Thursday, September 28, 2017

Tax Reform and You, Circa 2017.

The grand experiment of trickle down economics continues unabated, so what does this mean for you, more of the same....


Yeah, that about sums up how I see this playing out, tax cuts, continued pushes to privatize social security, social safety net cuts, military spending increases, no increased spending on infrastructure, basically, as I said, more of the same. Hey, don't get me wrong, I love tax cuts as much as the next guy, I mean really when I have a steady paycheck, the more money it has, the more money I can spend on the things I want.

No, not really, not going to be able to buy that new used car, or buy a house, or pay the bills. The joke of this is that people are still buying this notion that when corporations pay lower taxes this money comes into the hands of employees. So, the way this is sounding is... The taxes still come out every week, and then by April there will be a check for you, with all that money coming back in a lump sum. Now, as I have said before, whenever I earned enough to actually file taxes, and I did, the refund never went to doing things like... I don't know, buying a new television to replace the one I have, or putting a deposit down on that new used car the local lot has, I'm using it to cover bills that my meager wages don't typically cover. But hey, my cell phone bill will be current for the first time in six months. I am not alone in this bad deal, how many of you can honestly say that you take that tax refund and hide it away for a rainy day, or do things with it, outside of paying bills? Yeah, I thought so.

As someone who supports the Modern Monetary Theory, I don't see debt as being a deal breaker on anything we want to do. All taxes are meant to do is control spending, sluggish economy, reduce taxes to allow more money to be spent. Economy getting to hot, raise taxes to pull money out of the system to slow it down. Running an economy on the government scale is a lot different than running it at a household scale. Seriously, a thousand dollars a month extra income in my household would allow for a new used car, and the other expenses that it would entail. Two thousand dollars a month, would afford the new car, insurance, healthcare insurance, and probably enough to move out of this cesspool into a better neighborhood.

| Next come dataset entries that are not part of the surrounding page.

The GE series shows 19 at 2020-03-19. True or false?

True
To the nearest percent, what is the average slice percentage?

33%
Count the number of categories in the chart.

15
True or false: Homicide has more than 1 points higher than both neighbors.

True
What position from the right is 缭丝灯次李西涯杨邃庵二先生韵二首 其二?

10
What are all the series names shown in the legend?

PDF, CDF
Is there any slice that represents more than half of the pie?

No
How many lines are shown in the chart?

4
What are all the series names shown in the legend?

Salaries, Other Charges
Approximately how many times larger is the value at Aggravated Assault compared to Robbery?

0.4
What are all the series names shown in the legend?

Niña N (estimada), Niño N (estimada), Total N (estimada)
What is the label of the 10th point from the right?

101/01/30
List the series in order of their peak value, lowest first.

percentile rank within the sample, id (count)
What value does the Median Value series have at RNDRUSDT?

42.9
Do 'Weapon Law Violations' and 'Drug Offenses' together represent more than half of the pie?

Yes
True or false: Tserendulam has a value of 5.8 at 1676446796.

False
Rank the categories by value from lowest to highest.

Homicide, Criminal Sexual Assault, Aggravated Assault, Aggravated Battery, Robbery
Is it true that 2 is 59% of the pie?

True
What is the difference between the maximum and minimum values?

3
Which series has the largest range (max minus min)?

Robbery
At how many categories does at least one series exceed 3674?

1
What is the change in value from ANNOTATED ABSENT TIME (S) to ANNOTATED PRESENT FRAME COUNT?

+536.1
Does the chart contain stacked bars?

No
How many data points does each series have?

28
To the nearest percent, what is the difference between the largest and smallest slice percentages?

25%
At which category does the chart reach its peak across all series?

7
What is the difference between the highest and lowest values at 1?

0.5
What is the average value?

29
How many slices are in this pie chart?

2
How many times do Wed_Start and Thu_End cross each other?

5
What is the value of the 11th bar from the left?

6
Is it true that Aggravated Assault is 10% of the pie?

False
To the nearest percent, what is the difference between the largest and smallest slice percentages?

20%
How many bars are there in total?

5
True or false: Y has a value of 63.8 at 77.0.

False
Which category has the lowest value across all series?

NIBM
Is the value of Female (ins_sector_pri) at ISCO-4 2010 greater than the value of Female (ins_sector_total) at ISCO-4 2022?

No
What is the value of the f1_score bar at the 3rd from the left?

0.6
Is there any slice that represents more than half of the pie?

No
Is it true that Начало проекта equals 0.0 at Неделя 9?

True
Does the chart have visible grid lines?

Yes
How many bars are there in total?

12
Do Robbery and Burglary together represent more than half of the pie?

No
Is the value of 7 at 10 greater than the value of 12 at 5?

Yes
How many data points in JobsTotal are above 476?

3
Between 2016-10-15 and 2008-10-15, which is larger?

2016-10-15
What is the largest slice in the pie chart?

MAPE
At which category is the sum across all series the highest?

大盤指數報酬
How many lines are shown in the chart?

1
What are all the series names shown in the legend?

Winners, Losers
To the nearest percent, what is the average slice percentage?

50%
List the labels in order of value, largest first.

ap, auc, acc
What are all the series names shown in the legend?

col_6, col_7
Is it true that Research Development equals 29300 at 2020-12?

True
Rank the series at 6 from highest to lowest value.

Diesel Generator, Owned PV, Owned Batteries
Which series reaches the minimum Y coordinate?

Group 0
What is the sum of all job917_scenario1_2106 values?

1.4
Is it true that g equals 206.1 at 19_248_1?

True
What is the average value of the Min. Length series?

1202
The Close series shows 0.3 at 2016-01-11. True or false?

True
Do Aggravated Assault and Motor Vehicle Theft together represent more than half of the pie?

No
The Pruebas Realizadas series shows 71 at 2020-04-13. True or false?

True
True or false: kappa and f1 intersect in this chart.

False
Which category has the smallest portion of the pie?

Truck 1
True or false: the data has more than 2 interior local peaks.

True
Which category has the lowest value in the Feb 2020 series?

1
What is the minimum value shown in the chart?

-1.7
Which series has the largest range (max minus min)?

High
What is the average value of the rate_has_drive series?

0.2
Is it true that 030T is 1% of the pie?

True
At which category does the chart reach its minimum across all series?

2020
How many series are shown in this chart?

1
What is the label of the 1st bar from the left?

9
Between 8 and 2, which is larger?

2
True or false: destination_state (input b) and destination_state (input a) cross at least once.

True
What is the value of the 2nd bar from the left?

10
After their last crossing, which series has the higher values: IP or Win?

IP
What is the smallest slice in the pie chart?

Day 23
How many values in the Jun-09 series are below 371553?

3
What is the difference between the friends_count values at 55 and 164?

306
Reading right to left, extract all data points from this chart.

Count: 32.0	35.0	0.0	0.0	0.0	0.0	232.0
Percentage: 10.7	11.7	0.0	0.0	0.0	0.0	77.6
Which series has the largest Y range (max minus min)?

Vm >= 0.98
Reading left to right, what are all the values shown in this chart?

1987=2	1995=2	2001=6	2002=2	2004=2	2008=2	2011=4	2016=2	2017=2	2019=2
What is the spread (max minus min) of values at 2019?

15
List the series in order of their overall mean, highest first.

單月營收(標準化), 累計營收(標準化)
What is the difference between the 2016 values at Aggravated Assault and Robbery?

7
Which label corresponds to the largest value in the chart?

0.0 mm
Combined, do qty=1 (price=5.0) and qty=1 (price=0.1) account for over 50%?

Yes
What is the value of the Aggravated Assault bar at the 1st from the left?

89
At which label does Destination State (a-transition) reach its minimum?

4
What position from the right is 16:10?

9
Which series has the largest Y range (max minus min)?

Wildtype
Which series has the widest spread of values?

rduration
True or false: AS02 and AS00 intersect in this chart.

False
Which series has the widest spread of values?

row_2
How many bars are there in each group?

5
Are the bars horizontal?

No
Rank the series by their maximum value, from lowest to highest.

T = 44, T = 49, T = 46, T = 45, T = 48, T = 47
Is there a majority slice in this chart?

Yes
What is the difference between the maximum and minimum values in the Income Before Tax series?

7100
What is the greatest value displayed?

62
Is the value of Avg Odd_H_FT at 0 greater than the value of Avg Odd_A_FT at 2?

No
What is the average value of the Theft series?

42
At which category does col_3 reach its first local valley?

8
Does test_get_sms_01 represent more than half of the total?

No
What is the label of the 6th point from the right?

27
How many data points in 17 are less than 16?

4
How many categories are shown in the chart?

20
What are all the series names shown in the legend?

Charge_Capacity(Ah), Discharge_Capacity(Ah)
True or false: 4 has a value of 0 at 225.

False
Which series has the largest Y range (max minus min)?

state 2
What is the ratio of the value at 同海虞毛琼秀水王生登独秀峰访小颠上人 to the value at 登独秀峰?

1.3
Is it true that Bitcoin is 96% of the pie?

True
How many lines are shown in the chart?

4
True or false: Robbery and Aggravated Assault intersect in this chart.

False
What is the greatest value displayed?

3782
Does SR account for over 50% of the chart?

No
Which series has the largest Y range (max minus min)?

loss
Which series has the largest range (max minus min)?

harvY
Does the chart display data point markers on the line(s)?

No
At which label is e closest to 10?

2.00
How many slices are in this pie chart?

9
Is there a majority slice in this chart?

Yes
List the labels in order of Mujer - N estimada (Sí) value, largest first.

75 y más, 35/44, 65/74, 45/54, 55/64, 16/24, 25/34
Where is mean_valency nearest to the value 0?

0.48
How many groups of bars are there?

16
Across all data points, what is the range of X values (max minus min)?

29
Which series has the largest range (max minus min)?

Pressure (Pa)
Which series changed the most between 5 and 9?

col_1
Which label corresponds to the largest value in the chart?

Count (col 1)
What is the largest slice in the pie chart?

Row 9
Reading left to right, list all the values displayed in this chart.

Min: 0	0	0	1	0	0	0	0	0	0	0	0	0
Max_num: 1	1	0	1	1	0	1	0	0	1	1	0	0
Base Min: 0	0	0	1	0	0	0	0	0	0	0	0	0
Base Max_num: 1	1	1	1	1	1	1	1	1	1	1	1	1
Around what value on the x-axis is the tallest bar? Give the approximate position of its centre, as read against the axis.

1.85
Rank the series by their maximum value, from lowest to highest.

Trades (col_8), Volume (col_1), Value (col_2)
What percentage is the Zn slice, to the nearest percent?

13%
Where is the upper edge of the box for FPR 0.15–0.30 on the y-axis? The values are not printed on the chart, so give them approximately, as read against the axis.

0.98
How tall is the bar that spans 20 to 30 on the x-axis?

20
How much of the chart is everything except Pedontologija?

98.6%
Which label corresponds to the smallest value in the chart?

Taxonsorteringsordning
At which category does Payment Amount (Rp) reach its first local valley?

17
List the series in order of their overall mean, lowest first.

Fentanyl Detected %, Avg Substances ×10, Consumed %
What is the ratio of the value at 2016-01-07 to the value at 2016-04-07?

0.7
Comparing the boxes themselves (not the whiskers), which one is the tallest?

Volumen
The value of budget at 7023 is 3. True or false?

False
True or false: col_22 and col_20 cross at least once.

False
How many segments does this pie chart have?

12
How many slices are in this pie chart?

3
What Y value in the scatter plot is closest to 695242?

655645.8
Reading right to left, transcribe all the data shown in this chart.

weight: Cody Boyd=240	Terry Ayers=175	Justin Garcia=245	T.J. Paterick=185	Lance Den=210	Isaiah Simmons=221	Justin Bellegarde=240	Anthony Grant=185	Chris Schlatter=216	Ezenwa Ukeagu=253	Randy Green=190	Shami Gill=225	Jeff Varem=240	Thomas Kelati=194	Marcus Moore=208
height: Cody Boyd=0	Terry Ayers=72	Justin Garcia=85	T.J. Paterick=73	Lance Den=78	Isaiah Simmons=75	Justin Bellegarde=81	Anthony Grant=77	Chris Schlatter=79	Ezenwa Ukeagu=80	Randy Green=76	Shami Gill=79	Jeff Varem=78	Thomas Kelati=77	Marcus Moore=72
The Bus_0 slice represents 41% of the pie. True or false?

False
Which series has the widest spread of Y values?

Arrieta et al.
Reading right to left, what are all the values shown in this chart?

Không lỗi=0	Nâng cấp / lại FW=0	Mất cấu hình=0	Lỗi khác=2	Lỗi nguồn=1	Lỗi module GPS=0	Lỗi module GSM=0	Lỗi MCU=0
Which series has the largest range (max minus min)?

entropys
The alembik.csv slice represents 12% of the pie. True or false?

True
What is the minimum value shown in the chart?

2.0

But the truth is, an extra fifteen to twenty dollars a week, isn't going to do much, the problem has grown to large to fix the problems so many people have. Its not going to, as Mr. Cohn says, allow people to improve their lives. They won't be able to go on vacations, remodel their houses, or buy a new car (oh I'd love to get a car, a new one that gets thirty miles to the gallon). Fifteen to twenty dollars a week can at least buy a two pairs of cheap pants, new underwear/shirts, a cheap pair of shoes, and something off the dollar menu at a fast food place. Well, at least in a month I can get something out of pawn (my Parents wedding rings). Great that will save me all of two dollars a month. I could buy a few new used video games every month, or buy a DVD a week. That would be three packs of cigarettes, or a bottle of liquor a week.

They are really breaking the bank here, because they are expecting that money to trickle down to us in the form of better benefits, more jobs, and higher incomes. By and large, that isn't going to happen, that money will go to profits, experimentation in automation, or some other use that won't be beneficial to us. But hey, at least we will have a few more pennies to rub together for warmth as bills continually increase. So much for getting a new cell phone, one where my calls don't break up, unless I am standing outside with it raised above my head, screaming at it on speaker phone. Ah well, don't need to talk on the phone anyway.